▼▼▼
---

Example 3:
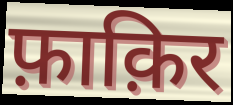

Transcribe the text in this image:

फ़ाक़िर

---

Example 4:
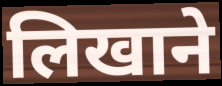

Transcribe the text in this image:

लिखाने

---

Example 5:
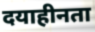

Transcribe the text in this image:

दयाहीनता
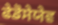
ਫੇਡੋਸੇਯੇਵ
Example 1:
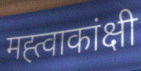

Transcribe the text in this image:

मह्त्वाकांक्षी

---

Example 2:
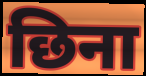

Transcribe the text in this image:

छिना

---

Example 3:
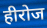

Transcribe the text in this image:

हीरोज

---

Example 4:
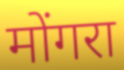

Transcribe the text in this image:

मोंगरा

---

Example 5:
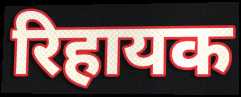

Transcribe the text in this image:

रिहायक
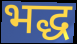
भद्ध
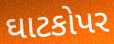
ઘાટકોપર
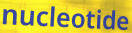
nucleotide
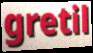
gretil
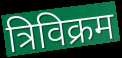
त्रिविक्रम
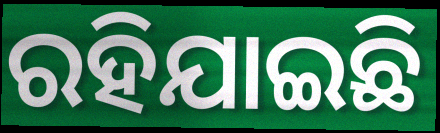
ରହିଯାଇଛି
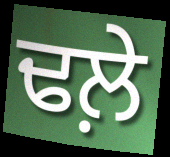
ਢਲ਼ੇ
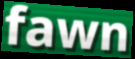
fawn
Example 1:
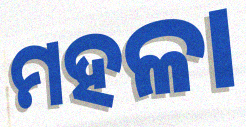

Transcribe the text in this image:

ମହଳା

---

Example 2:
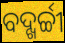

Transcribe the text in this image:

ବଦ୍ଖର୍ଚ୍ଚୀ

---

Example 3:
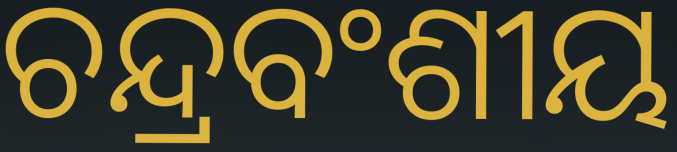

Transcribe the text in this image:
▲▲▲
__ACTIVITY__.
Return all records verbatim and drop the pictures.

__EXERCISE ANSWER__.
---

Example 3:

Transcribe the text in this image:

फ़ाक़िर

---

Example 4:

Transcribe the text in this image:

लिखाने

---

Example 5:

Transcribe the text in this image:

दयाहीनता
ਫੇਡੋਸੇਯੇਵ
Example 1:

Transcribe the text in this image:

मह्त्वाकांक्षी

---

Example 2:

Transcribe the text in this image:

छिना

---

Example 3:

Transcribe the text in this image:

हीरोज

---

Example 4:

Transcribe the text in this image:

मोंगरा

---

Example 5:

Transcribe the text in this image:

रिहायक
भद्ध
ઘાટકોપર
nucleotide
gretil
त्रिविक्रम
ରହିଯାଇଛି
ਢਲ਼ੇ
fawn
Example 1:

Transcribe the text in this image:

ମହଳା

---

Example 2:

Transcribe the text in this image:

ବଦ୍ଖର୍ଚ୍ଚୀ

---

Example 3:

Transcribe the text in this image:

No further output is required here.